State Key Laboratory of Soil and Sustainable Agriculture, Institute of Soil Science, Chinese Academy of Sciences, Nanjing 210008, China.
College of Environmental and Resource Sciences, Zhejiang University, Hangzhou 310058, China.
Sci Total Environ. 2022 Apr 1;815:152880. doi: 10.1016/j.scitotenv.2021.152880. Epub 2022 Jan 6.

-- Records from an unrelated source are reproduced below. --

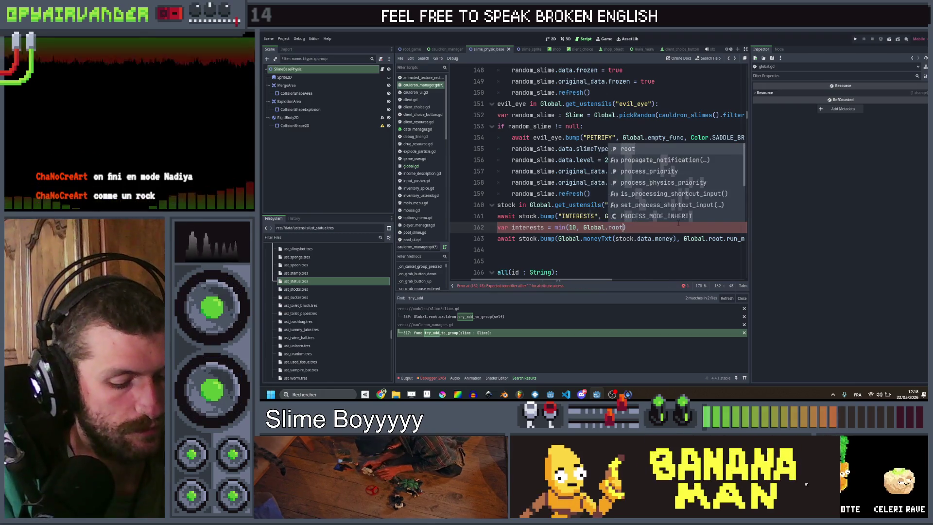
text(u)
key(Return)
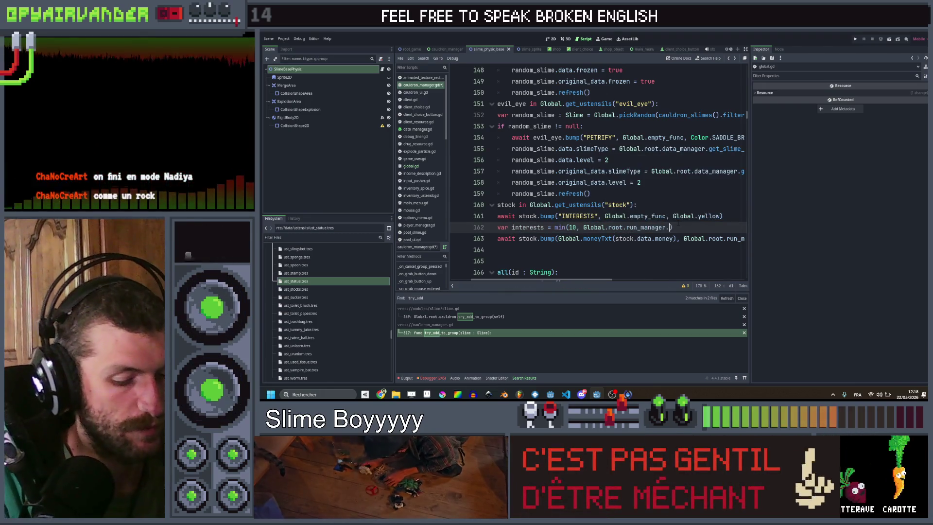
text(mon)
key(Return)
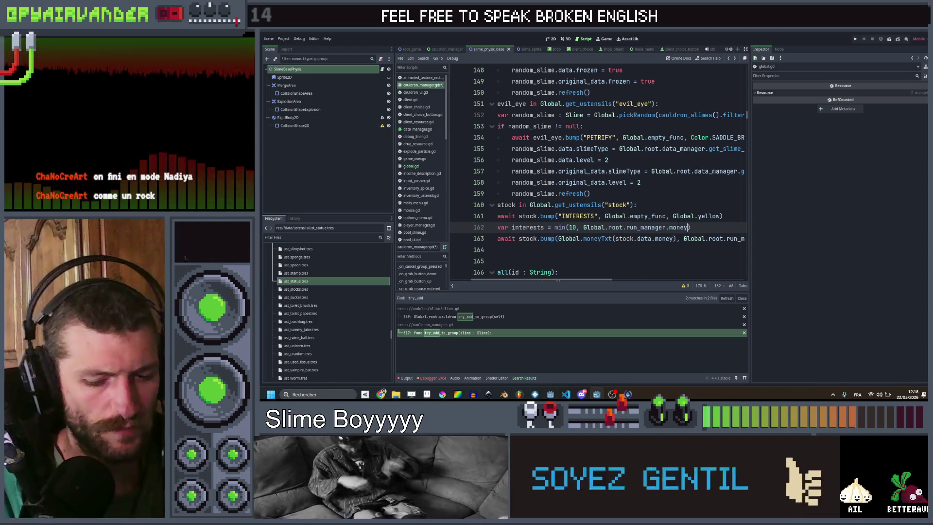
text(* )
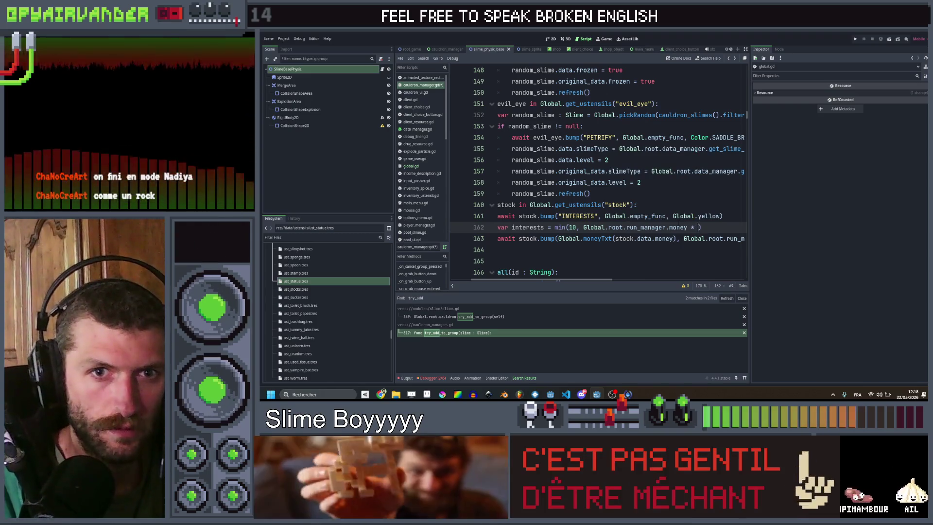
text(0.)
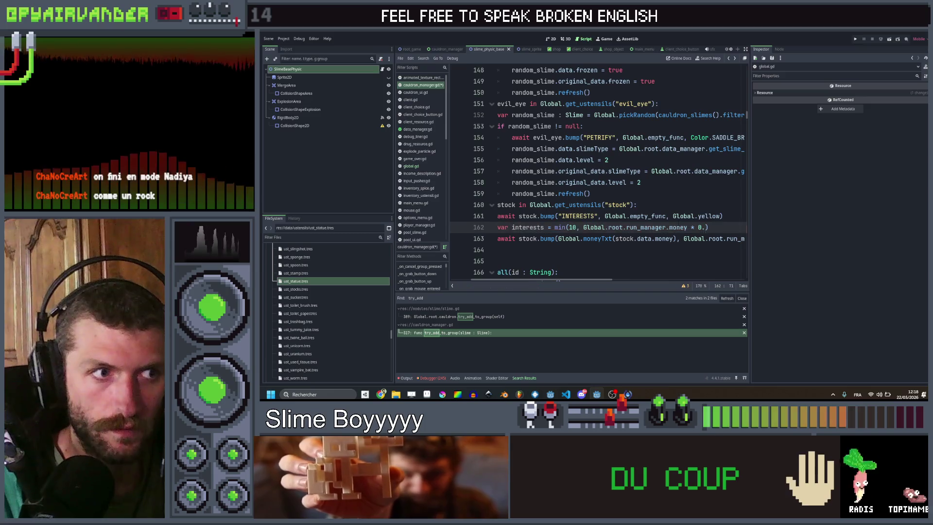
text(2)
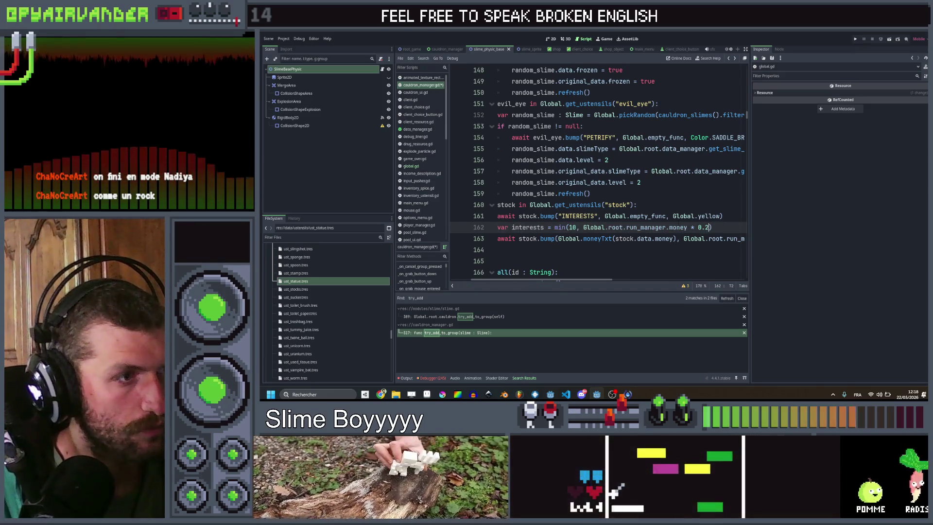
- Wrap the min expression on line 162 in int() and save the script
click(554, 227)
text(int)
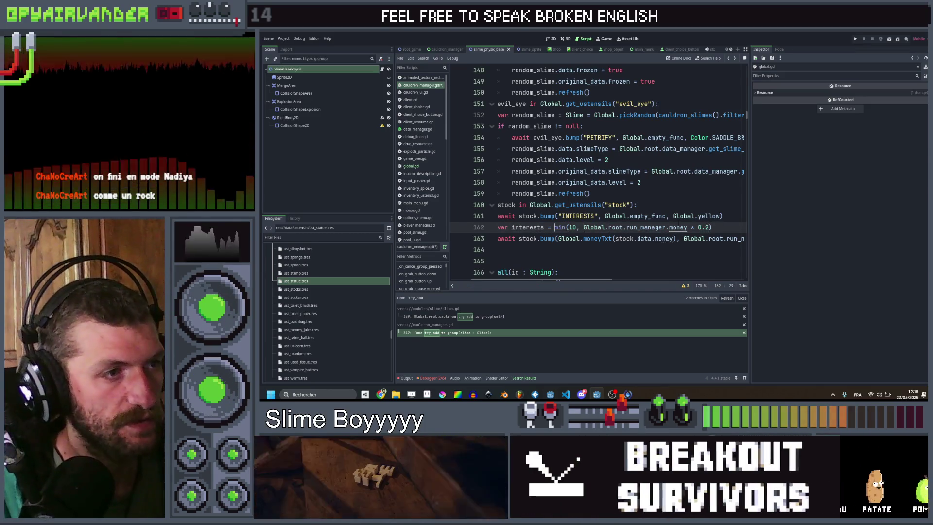
text(()
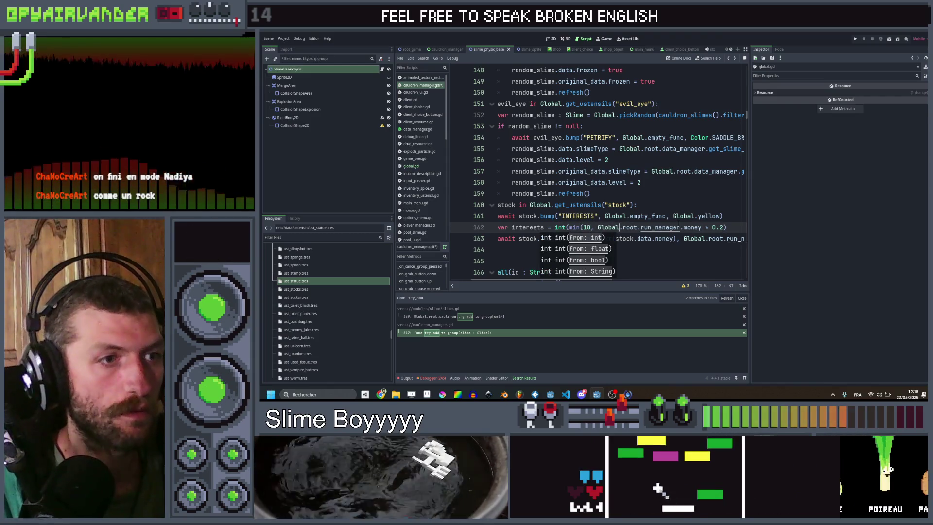
key(End)
text())
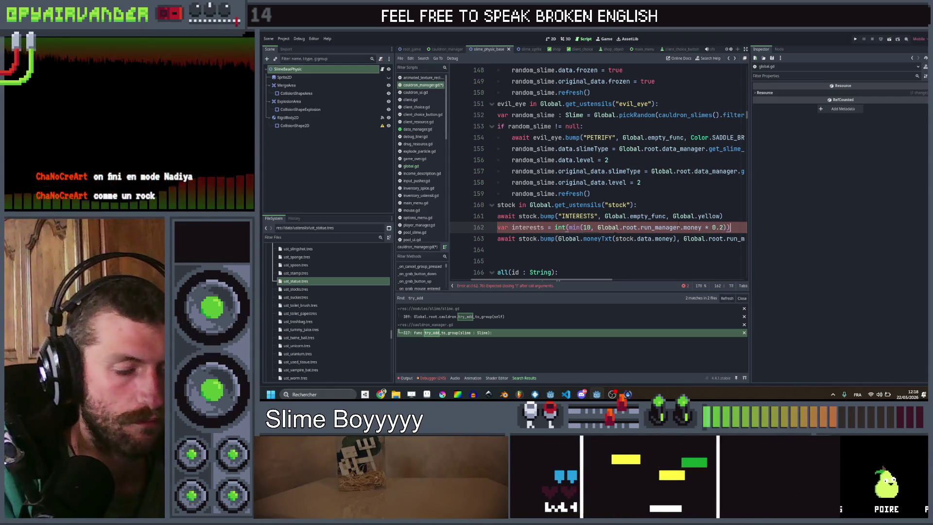
key(ctrl+s)
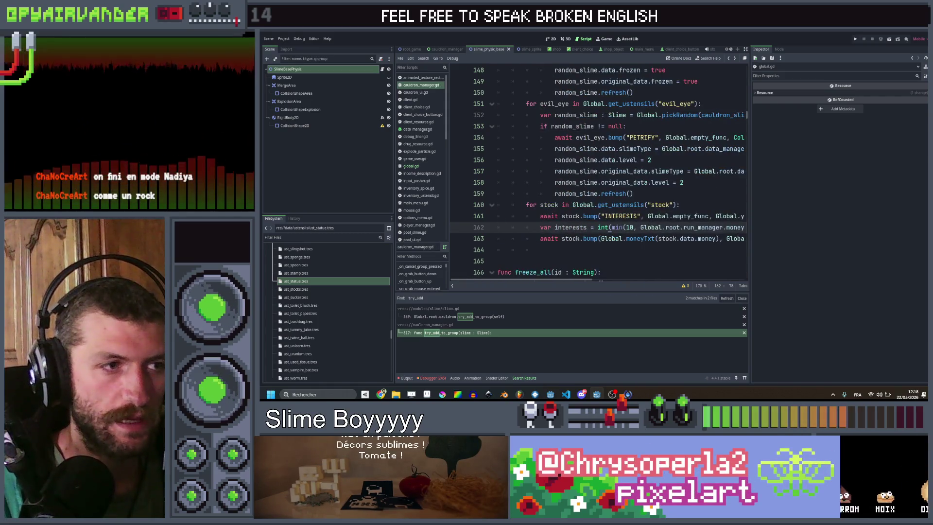
- Wrap the money expression in floor and switch it to floori
click(605, 227)
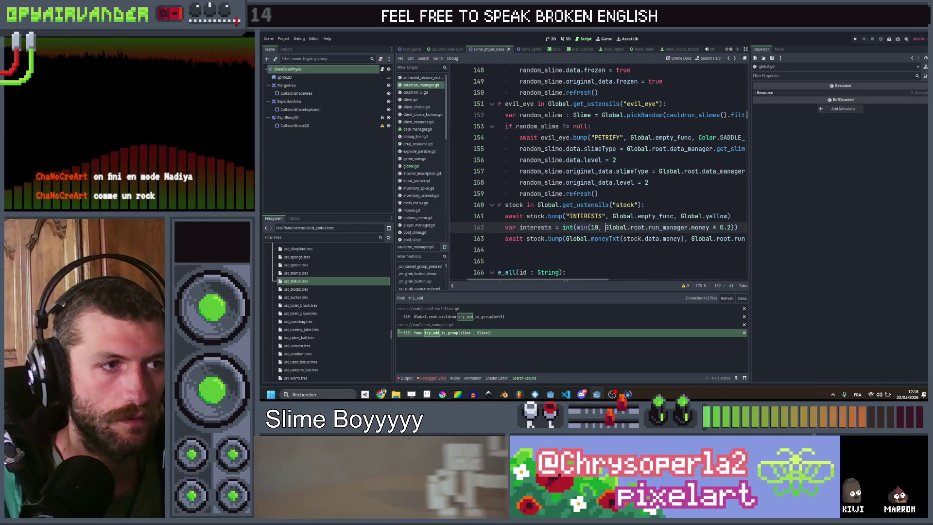
text(floor()
key(ctrl+Right)
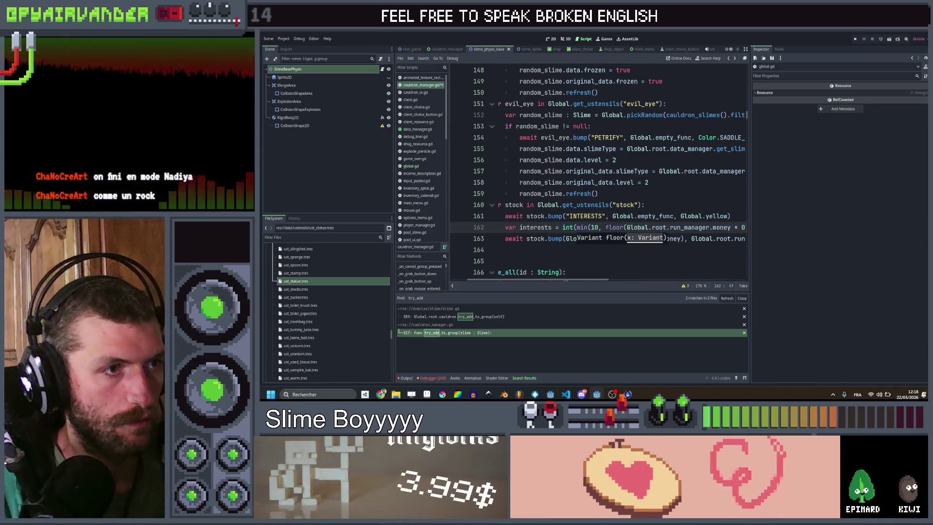
key(ctrl+Right)
key(ctrl+Right)
key(ctrl+Right)
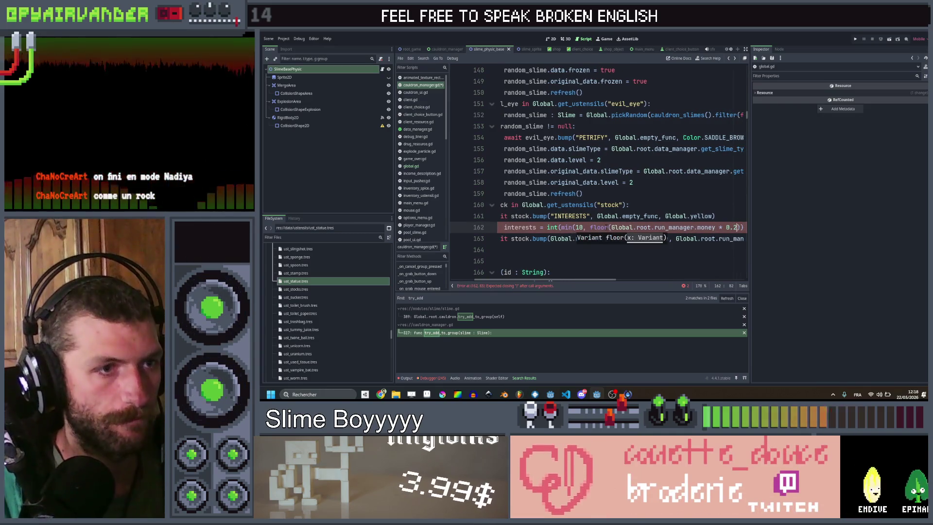
text())
key(End)
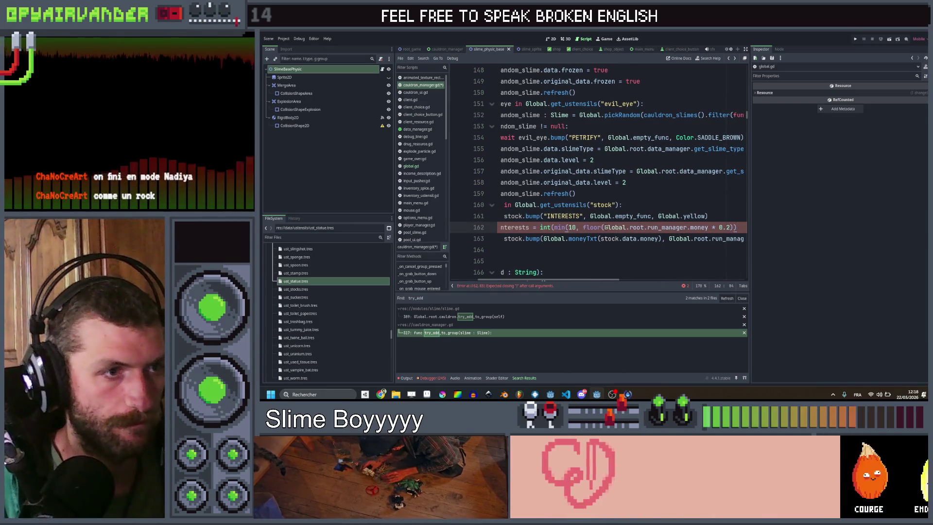
click(597, 228)
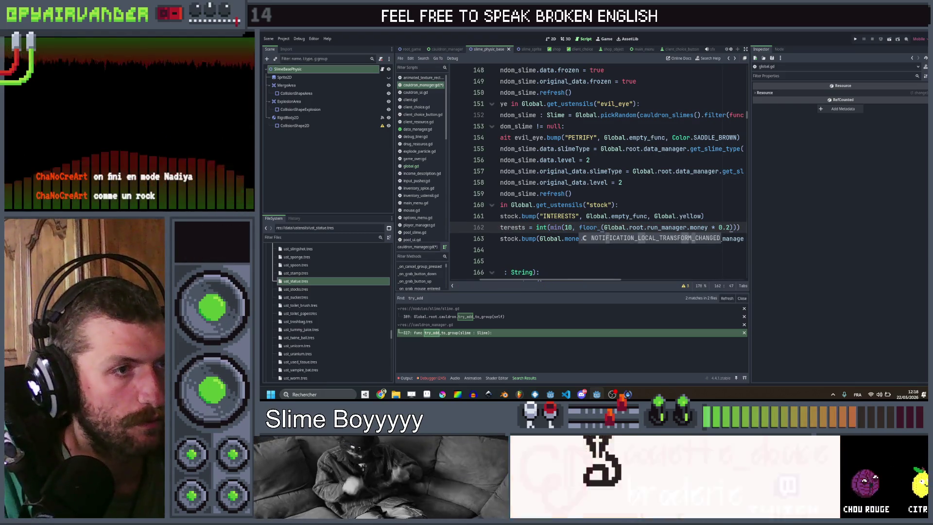
key(ctrl+space)
click(605, 172)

Developing an accurate crop yield predicting system at a large scale is of paramount importance for agricultural resource management and global food security. Earth observation provides a unique source of information to monitor crops from a diversity of spectral ranges. However, the integrated use of these data and their values in crop yield prediction is still understudied. Here we proposed the combination of environmental data (climate, soil, geography, and topography) with multiple satellite data (optical-based vegetation indices, solar-induced fluorescence (SIF), land surface temperature (LST), and microwave vegetation optical depth (VOD)) into the framework to estimate crop yield for maize, rice, and soybean in northeast China, and their unique value and relative influence on yield prediction was assessed. Two linear regression methods, three machine learning (ML) methods, and one ML ensemble model were adopted to build yield prediction models. Results showed that the individual ML methods outperformed the linear regression methods, the ML ensemble model further improved the single ML models. Moreover, models with more inputs achieved better performance, the combination of satellite data with environmental data, which explained 72%, 69%, and 57% of maize, rice, and soybean yield variability, respectively, demonstrated higher yield prediction performance than individual inputs. While satellite data contributed to crop yield prediction mainly at the early-peak of the growing season, climate data offered extra information mainly at the peak-late season. We also found that the combined use of EVI, LST and SIF has improved the model accuracy compared to the benchmark EVI model. However, the optical-based vegetation indices shared similar information and did not provide much extra information beyond EVI. The within-season yield forecasting showed that crop yields can be satisfactorily forecasted at two to three months prior to harvest. Geography, topography, VOD, EVI, soil hydraulic and nutrient parameters are more important for crop yield prediction.
开发精确的作物产量预测系统对于农业资源管理和全球粮食安全至关重要。地球观测为监测作物提供了独特的信息来源,可以从多种光谱范围进行监测。然而,这些数据的综合利用及其在作物产量预测中的价值仍在研究之中。在这里,我们提出将环境数据(气候、土壤、地理和地形)与多种卫星数据(基于光学的植被指数、太阳诱导荧光(SIF)、地表温度(LST)和微波植被光学深度(VOD))结合到框架中,以估算中国东北地区玉米、水稻和大豆的作物产量,并评估其对产量预测的独特价值和相对影响。采用了两种线性回归方法、三种机器学习(ML)方法和一种 ML 集成模型来构建产量预测模型。结果表明,单独的 ML 方法优于线性回归方法,ML 集成模型进一步提高了单一 ML 模型的性能。此外,具有更多输入的模型表现更好,卫星数据与环境数据的结合分别解释了 72%、69%和 57%的玉米、水稻和大豆产量变化,表现出更高的产量预测性能。虽然卫星数据主要在生长季节早期峰值时对作物产量预测有贡献,但气候数据主要在峰值后期提供额外信息。我们还发现,与基准 EVI 模型相比,组合使用 EVI、LST 和 SIF 可提高模型精度。然而,基于光学的植被指数共享相似的信息,并且除了 EVI 之外没有提供太多额外信息。在季节内产量预测中,发现可以在收获前两到三个月对作物产量进行满意的预测。地理、地形、VOD、EVI、土壤水力和养分参数对作物产量预测更为重要。